Ethereum’s current transaction processing limits, and the long delays to its efforts to revamp its system, have driven up fees — known as “gas prices” in crypto industry parlance — providing a boost to rival blockchains with faster networks and lower costs.

Solana Labs, which developed one of the most popular alternatives, raised more than $300mn from Silicon Valley venture capital company Andreessen Horowitz and other investors in June last year. Near Protocol raised $150mn last month to help develop another competitor.

More than 40 other investors took part in Polygon’s financing, including Tiger Global Management and SoftBank’s second Vision Fund.

Sandeep Nailwal, co-founder of Polygon, said the cash would be used to invest in new groups it had acquired.
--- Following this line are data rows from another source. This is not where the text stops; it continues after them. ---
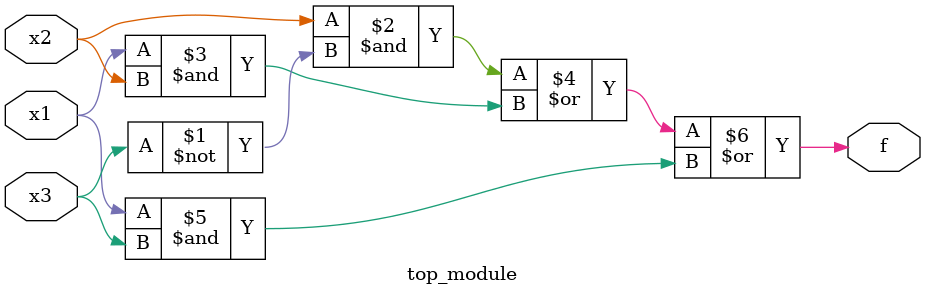
<source format=sv>
module top_module (
    input x3,
    input x2,
    input x1,
    output f
);

assign f = (x2 & ~x3) | (x1 & x2) | (x1 & x3);

endmodule

</source>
Polygon paid $400mn in December to buy Mir Protocol, a start-up that is also trying to improve the performance of ethereum.

“We definitely want to be the AWS of Web3,” Nailwal said, referring to Amazon’s cloud computing division.

Alchemy made its first product a year and half ago and claims to make the most widely used software program for cryptocurrency apps, such as OpenSea, to communicate with ethereum and several other blockchains.

The company said $105bn of transactions went through Alchemy software on an annualised basis, up from $45bn in October, when investors valued the start-up at $3.5bn.

Polygon said 2.7mn monthly active users are making 3mn transactions a day on Polygon, more than double the volume on ethereum. The company’s token, MATIC, has a market capitalisation of more than $14bn based on the current circulating supply.

The emergence of the infrastructure start-ups has prompted concerns that new intermediaries will amass enough traffic to become gatekeepers to the supposedly decentralised cryptocurrency world, similar to how today’s tech giants have come to dominate the web.

Nailwal said Polygon would not be able to exert such influence because its network would be mostly run by a “community” of independent developers.